### Exercise objective
Return each line of the records below that contains the word "round".
==========
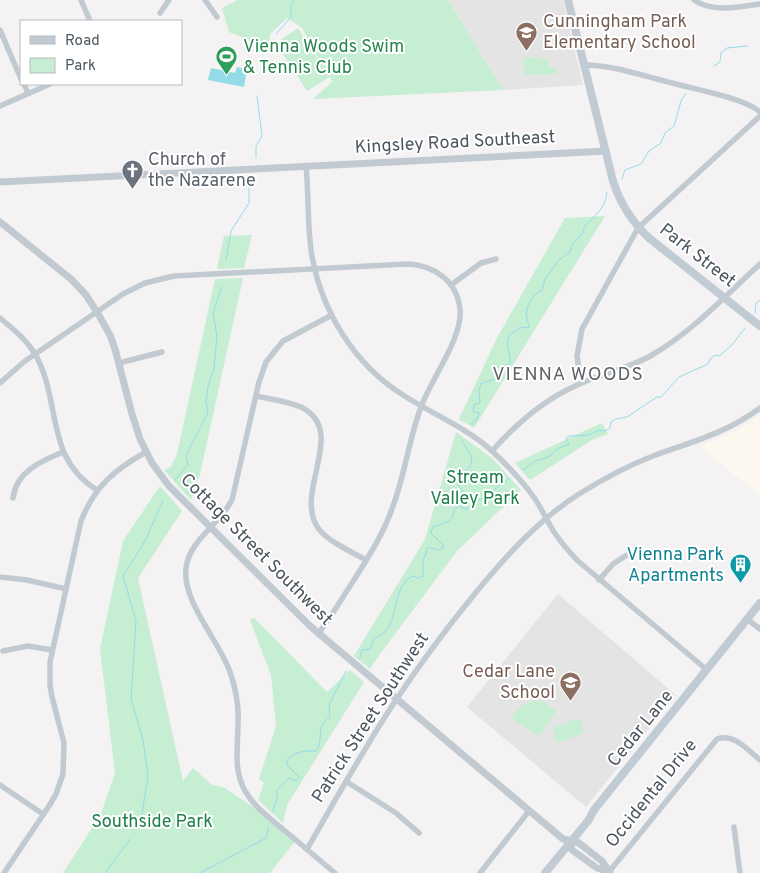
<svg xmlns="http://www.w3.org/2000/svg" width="760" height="873" viewBox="0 0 760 873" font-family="Overpass,sans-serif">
	<rect width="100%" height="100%" fill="#f4f2f3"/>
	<path fill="#fcf8ef" d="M760 415V495L700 447 738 430Z"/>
	<g fill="#e5e4e4">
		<path d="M448 0H563L583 85 503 90Z"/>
		<path d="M558 594 676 695 586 807 467 707Z"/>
	</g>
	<g fill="#c5eed3">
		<path d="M237 0H448L503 90 313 99 332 82 330 77 307 91 276 43 298 28 324 69 302 28 287 18 270 34V48L229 32 222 8Z"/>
		<path d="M539 57V59H548V67H556V74L525 75 524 58Z"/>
		<path d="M605 216 474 428 459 419 497 338 565 218Z"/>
		<path d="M252 235 244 268 217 269 224 236Z"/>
		<path d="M243 278 200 474 191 500 164 470 171 467 177 454 215 279Z"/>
		<path d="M602 423 608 434 592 440 530 480 515 463Z"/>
		<path d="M456 432 492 458 521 490 457 551 380 654 370 669 354 656 425 539Z"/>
		<path d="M160 486 182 511 138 578 183 781 193 768 212 785 223 787 263 813 296 840 270 873H63L101 814 115 773 100 649 123 541Z"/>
		<path d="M254 618 327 692 350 670 364 682 287 805 283 823 258 800 264 783 259 779 276 726 271 675 250 620Z"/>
		<path d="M535 700 543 702 556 711 542 733 536 735 511 718C518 708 523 703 535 700Z"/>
		<path d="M579 718 584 733 558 743 552 728Z"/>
	</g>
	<path fill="#94dbe9" d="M237 67 247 69 244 87 208 80 211 68 235 73Z"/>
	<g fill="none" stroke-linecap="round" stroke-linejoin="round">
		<g stroke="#94dbe9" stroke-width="1">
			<path d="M277 33 291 17V5L294 0"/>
			<path d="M714 66 720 62 721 53 727 48 747 46"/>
			<path d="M256 158V146L262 136 257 96"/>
			<path d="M622 179 625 170 641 164 649 151 661 143 665 133 674 126 681 101 686 93"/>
			<path d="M226 260 231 231 249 203V179"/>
			<path d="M755 313 756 303 760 300"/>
			<path d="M471 424 477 420 479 413 473 412 474 405 480 403 479 390 481 384C485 381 493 381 496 378 498 375 499 369 501 366L510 364C511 353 505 345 509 335L520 328 529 327C529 324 527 321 527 318 524 307 533 295 542 290L545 279 559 260 570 252 572 245 584 231V227C594 216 606 209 607 192"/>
			<path d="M523 470 536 461 548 457 559 448 569 444 566 438 569 436 589 435 599 430 605 431 610 428 611 422 616 419 627 417 657 397H661L679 377 708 364 710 359 715 355 719 356 731 346 745 328"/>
			<path d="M175 480 188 465 186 455 208 413 206 402 208 387 214 368 217 336 213 313 222 287"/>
			<path d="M460 506 465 509 471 508 475 501 481 499 509 479"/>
			<path d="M360 658 362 650 370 649 374 638C402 631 389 589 412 576L419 578 423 576V561L428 547 438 550 443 548V545L431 533 433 526C442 525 455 521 454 510L466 499 465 494 457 483 458 476C461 474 465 472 468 469 478 458 465 450 462 440"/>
			<path d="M273 811 277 798V790L289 778 296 781 299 777 287 765V760C296 751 304 751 316 751 325 737 314 729 330 717L329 705 346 671"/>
			<path d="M141 820 148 776 143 740 131 699 136 621 123 576 145 541 163 501"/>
			<path d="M105 873 130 839"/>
			<path d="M200 873 266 838 269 827"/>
		</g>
		<g stroke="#c1cad0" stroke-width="5.5">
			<path d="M81 0 90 21"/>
			<path d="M205 0 217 17"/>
			<path d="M694 0C713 13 739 7 760 4"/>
			<path d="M160 13 169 0"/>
			<path d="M0 30 21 79"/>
			<path d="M584 65C614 65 643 76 672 83 694 89 744 98 760 112"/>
			<path d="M24 84 28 93"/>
			<path d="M0 106 50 84"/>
			<path d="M306 166C309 196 307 227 312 256 322 312 355 365 403 395 432 414 466 427 492 451 508 466 523 481 535 499 542 509 547 521 554 532 561 542 569 552 578 561L707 670"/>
			<path d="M451 285 481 263 496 259"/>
			<path d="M332 315 283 341 266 362 259 382 232 500C219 525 190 539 186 568 182 602 219 640 230 672 236 689 239 707 238 724 238 748 233 769 245 791 255 808 271 819 285 831 302 845 318 859 335 873"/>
			<path d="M0 318C13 329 26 339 35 354 62 401 44 458 97 490"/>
			<path d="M119 363 162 352"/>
			<path d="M583 382 579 369 577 356 582 329 638 228 760 116"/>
			<path d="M0 383 25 361 123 294 145 283 174 276 407 264C434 265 457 281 460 309 463 338 431 379 421 407 409 439 405 474 393 506 384 533 369 556 354 580 342 598 331 617 318 634"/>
			<path d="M256 396C270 399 287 401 301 407 349 431 293 491 318 528 327 541 352 552 366 560"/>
			<path d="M492 451C516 424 542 401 575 386 600 374 628 369 652 355 692 332 726 295 760 264"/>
			<path d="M13 498C16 472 41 461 63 452"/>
			<path d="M0 577 27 580 66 589"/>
			<path d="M599 580 613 564 630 553"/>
			<path d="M747 619 760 629"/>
			<path d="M3 651 28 646 52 650"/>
			<path d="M347 782 396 813 419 833"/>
			<path d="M0 785 43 814"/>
			<path d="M734 827 740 873"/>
			<path d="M307 849C336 799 364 748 396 700 420 664 446 629 473 596 504 558 538 520 579 494 603 479 627 466 653 456 691 442 727 433 760 408"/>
			<path d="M4 873 49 806 56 794 63 774 64 743 52 697 50 685V662L81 521C95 486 114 470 146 452"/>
			<path d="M480 873 529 811"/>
			<path d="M608 873 717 739C734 733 748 750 760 760"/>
		</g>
		<g stroke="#c1cad0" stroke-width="7">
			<path d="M0 182 606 151"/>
			<path d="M0 222 71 279 86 295 97 312 110 335 115 349 132 414 140 439 152 463 169 486 310 626 563 839 579 843 602 861 609 871"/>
			<path d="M570 842 572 850 597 868 610 872"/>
		</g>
		<g stroke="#c1cbd4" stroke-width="8">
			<path d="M568 0 613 181C620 203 632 222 649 238L760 326"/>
			<path d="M545 873 588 821 594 810 760 603"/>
		</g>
	</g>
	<defs>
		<symbol id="school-pin" viewBox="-11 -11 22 30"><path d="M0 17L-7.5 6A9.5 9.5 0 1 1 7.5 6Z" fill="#8d6e63" stroke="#fff"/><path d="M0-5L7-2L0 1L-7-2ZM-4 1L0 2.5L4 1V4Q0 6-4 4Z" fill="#fff"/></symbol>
		<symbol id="stadium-pin" viewBox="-11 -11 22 30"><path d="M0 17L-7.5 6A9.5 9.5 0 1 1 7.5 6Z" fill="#2e9e5b" stroke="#fff"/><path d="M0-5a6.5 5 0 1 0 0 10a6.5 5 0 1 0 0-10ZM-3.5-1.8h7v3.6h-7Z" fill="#fff"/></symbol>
		<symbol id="church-pin" viewBox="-11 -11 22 30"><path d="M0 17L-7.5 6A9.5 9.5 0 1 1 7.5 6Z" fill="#6b7280" stroke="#fff"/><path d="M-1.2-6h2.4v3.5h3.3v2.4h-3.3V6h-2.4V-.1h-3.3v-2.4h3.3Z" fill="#fff"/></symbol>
		<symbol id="building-pin" viewBox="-11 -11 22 30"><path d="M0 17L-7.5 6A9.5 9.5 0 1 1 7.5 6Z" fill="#0f9aa8" stroke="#fff"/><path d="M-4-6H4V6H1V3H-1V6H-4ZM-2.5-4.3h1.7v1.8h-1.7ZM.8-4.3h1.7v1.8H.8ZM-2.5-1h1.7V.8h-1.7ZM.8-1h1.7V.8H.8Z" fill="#fff"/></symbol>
	</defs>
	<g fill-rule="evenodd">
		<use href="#school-pin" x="514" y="20" width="25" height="34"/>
		<use href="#stadium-pin" x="214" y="44" width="25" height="34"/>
		<use href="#church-pin" x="120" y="158" width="25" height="34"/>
		<use href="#building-pin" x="728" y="552" width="25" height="34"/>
		<use href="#school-pin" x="558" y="670" width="25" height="34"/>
	</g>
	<g text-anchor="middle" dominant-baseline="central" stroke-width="4" stroke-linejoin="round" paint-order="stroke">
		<g font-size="18" fill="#785e54" stroke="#fff" text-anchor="start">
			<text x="543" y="22">Cunningham Park<tspan x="543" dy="21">Elementary School</tspan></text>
			<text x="555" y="672" text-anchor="end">Cedar Lane<tspan x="555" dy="21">School</tspan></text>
		</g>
		<g font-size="18" fill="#27864d" stroke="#fff" text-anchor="start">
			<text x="243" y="47">Vienna Woods Swim<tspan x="243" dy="21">&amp; Tennis Club</tspan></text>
		</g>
		<g font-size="18" fill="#4b565f" stroke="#fff">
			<text transform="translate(455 143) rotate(-3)">Kingsley Road Southeast</text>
			<text transform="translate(697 256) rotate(38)">Park Street</text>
			<text transform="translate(256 550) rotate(45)">Cottage Street Southwest</text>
			<text transform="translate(371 718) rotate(-57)">Patrick Street Southwest</text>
			<text transform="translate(641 729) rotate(-51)">Cedar Lane</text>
			<text transform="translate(652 794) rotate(-51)">Occidental Drive</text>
		</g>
		<g font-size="18" fill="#5b616d" stroke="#fff" text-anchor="start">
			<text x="148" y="160">Church of<tspan x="148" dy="21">the Nazarene</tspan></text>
		</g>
		<g font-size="18" fill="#1d7f4a" stroke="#fff">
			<text x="475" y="478">Stream<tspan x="475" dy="21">Valley Park</tspan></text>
			<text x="152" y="822">Southside Park</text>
		</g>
		<g font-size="18" fill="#0d838f" stroke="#fff" text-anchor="end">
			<text x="724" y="555">Vienna Park<tspan x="724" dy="21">Apartments</tspan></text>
		</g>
		<g font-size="19" letter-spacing="1" fill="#5f6367" stroke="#fff">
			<text x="568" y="375">VIENNA WOODS</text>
		</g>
	</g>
	<rect x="20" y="20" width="162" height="65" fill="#ffffff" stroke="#b7bbbf"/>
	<rect x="30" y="36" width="25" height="8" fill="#c1cbd4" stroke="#b7bbbf"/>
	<text x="65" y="45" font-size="15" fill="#4b565f">Road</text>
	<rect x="30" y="58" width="25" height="15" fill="#c5eed3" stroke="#b7bbbf"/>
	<text x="65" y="70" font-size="15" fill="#4b565f">Park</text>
</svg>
==========
### Answer to this task
	<g fill="none" stroke-linecap="round" stroke-linejoin="round">
	<g text-anchor="middle" dominant-baseline="central" stroke-width="4" stroke-linejoin="round" paint-order="stroke">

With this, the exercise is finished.